Friday, March 7, 2003

County report looks at trends, points to problems needing fix

By Cindi Andrews
The Cincinnati Enquirer

A new report paints a dismal picture of Hamilton County's - and even the region's - future if we can't get a handle on racial segregation, deterioration of the "first suburbs" and other problems that reflect national trends.

A 1999 Fannie Mae Foundation survey of urban experts predicted these will be the top factors influencing American life in the next 50 years:
• Growing disparities of wealth
• Suburban political majority
• Aging of baby boomers
• Perpetual "underclass" in central cities and inner-ring suburbs
• "Smart growth": environmental and planning initiatives to create sustainable communities and metropolitan areas
• The Internet
• Deterioration of the "first-ring," post-1945 suburbs
• Shrinking household size
• Expanded superhighway system of "outer beltways" to serve new edge cities
• Racial integration as part of increasing diversity in cities and suburbs
The Hamilton County Regional Planning Commission staff surveyed 26 officials from universities and civic groups for a local list of top expected influences on the region in the next 50 years:
• Disparities in education quality
• Fragmentation of political interests
• Racial, ethnic and economic discrimination
• Weakening of the urban core
• Population loss
• Deterioration of inner-ring suburbs
• Growing disparities of wealth (tie)
• The New Economy (tie)
• Quality and diversity of cultural amenities
• Education's poor funding
Source: External Influences: The Impact of National Trends on Hamilton County's Future
"They will result in longer commutes on clogged highways, more civil unrest and more gated communities surrounding crushing poverty," according to "External Influences," a report by the Hamilton County Regional Planning Commission.

The evaluation also identifies some ways to change course. It's the latest effort of Community Compass, a public-private initiative to develop a master plan for the county. It will be used to develop an annual report card for the county, said Ron Miller, executive director of the planning commission.

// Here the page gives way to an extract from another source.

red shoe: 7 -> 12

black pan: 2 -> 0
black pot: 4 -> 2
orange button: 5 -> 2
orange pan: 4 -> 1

Thursday's report is based on a Fannie Mae Foundation survey in which 149 urban scholars identified the trends they expect to shape the next 50 years. The planning commission also surveyed 26 local academic and civic experts, who compiled a different list.

The No. 1 trend on the Fannie Mae list is growing disparities of wealth, while No. 1 on the local list is disparities in education quality.

"The crux of any knowledge-based economy is going to depend on the quality of the education, and the ability to bring everyone along," said local survey participant Dorothy Air, associate senior vice president for entrepreneurial affairs at the University of Cincinnati.

Although the lists directly intersect on only two points, they actually have a lot in common, said planner Manning Baxter, who compiled the External Influences report: "Growing disparities of wealth has a lot to do with the growth of an underclass (No. 4 on the national list), which has a lot to do with disparities in education."

Other common themes on both lists are racial issues and the growth of outlying suburbs at the expense of inner cities and, increasingly, the older inner-ring suburbs.

The planning commission cannot effectively tackle these issues alone, Miller said, but Community Compass has brought together communities and civic and private groups that can make changes.